The Rest of the Iraq Story

I did not have an appropriate picture for this article, so I reached back into the files for something pretty.  As you can see by the date stamp, the picture is a couple years old.  It is taken around 100 meters from my house in Londonderry, New Hampshire, where we lived when I was at Fletcher.  It was even prettier in October and there is probably more fresh water in that picture than in all of Al Asad.  I could stretch it and say that I chose the picture to go with my trout metaphor below, but the truth is that I just like to think of the green and pleasant places.  I won’t be in this desert long enough to forget.
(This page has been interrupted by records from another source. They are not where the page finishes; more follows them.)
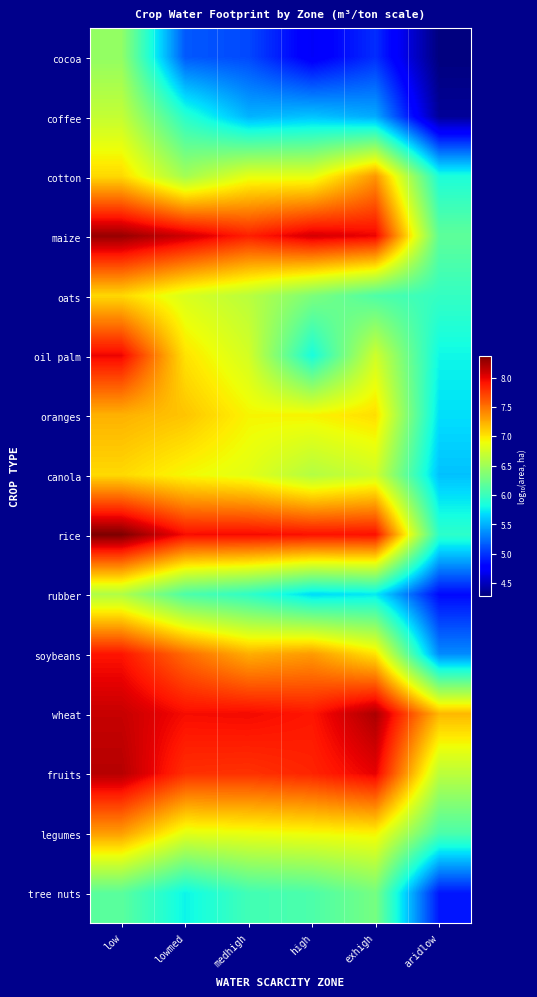

At exhigh, list the series in order from largest to smallest.

wheat, fruits, maize, rice, cotton, oranges, soybeans, legumes, oil palm, canola, tree nuts, oats, rubber, coffee, cocoa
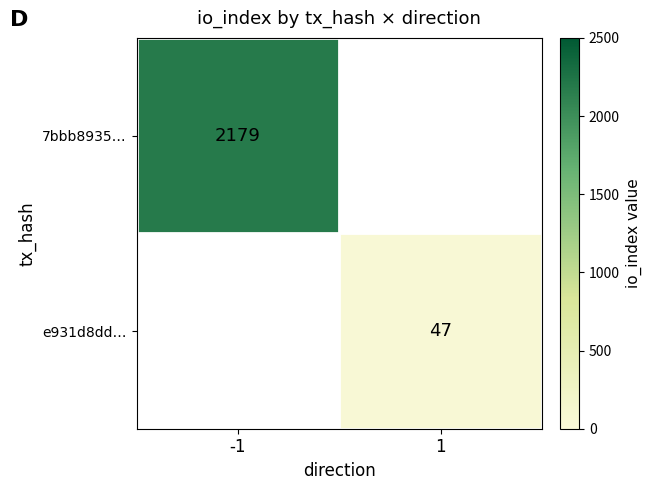

The value of e931d8dd… at 1 is 71. True or false?

False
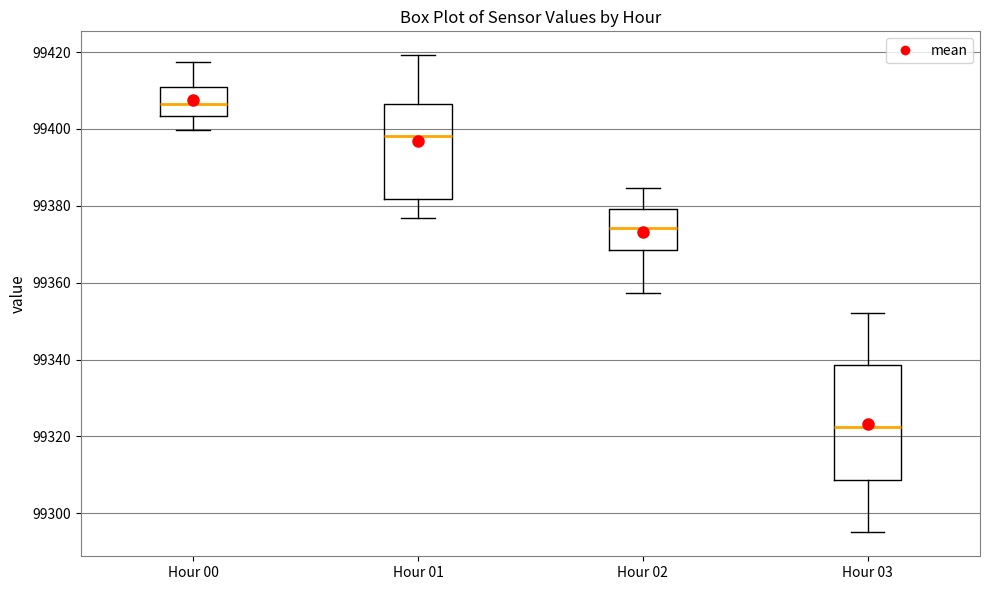

Where is the lower edge of the box for Hour 00 on the y-axis? The values are not printed on the chart, so give them approximately, as read against the axis.

99404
I know that good new is no news, but maybe it should not be that way.   Some things sometimes DO get better.  A key reason for following the news is to understand the world in order to make informed decisions, so positive developments are as important as negative ones.  If you measure the success of your fishing trip only by how much bait you use, you may miss out on the grilled trout in lemon sauce.

Journalists (IMO) often prefer bad news because it better fits with their cynical personalities.  It is also easier to write a bad news story.  That is why when the things get better journalists melt away like snow on a warm spring afternoon.  I guess it is a positive sign that journalists have stopped coming to Anbar.  I think there are only four of them around here right now and they are bloggers.  We will not be seeing much of CNN or CBS anytime soon, unless conditions go badly wrong or they are following a big shot on a quick visit.

This media propensity to follow bad news and step back when things improve leaves the false impression that conditions only get worse.  (That is probably a big reason why so many people in the modern world have such a negative outlook on conditions that are pretty good by any historical standard.  They see the worm hit the water, but never hear about the trout being reeled in.)   Journalists often say that they are just giving the public what they want, but is this really true?  Do we really want our media to be biased toward the negative?

I just received a new Pew Research Report on news coverage about Iraq.  As conditions in Iraq improved, news coverage dropped.  American media featured only about half as much news about Iraq in October as in January, when things were not going well.  Are journalists just giving the public what they want? 

Well…no.  According to the research, Iraq remains the most important item to the public and a growing number want more coverage.  They also want a different type of coverage.  The media likes to cover policy disputes among politicians, anti-war demonstrations and the costs of the war.  The vast majority of the public wants more about the experiences of the soldiers in Iraq and after they return to America.  A majority (52%) also says that efforts to improve conditions in Iraq are getting too little coverage.  Surprise, the public wants some balance.  You need all the shades of dark and light to paint the true picture.  All black just is not a useful perspective.

The public is not getting the news they want about Iraq or the news they need to be informed.  I was surprised to read that only 41% of those surveyed knew that casualties in Iraq had gone down.  I guess I should not be surprised.  Any spike is reported w/o the perspective that shows the general trend.

Progress is still fragile, but the indications are that Iraq is reaching a point where it is tipping in the right direction.  Most people in any civil disturbance are ambivalent.  They do not really want to pick sides; they just want to live securely and sit on the fence until they can reasonably figure out which side will win.  The Coalition and Iraqi forces are looking more and more like winners and that is starting to be a reinforcing trend as former insurgents lay down their arms and Al Qaeda & foreign fighters are killed, captured or otherwise neutralized.  The American public may well be surprised by the outcome in Iraq because the media has not been telling the rest of the story.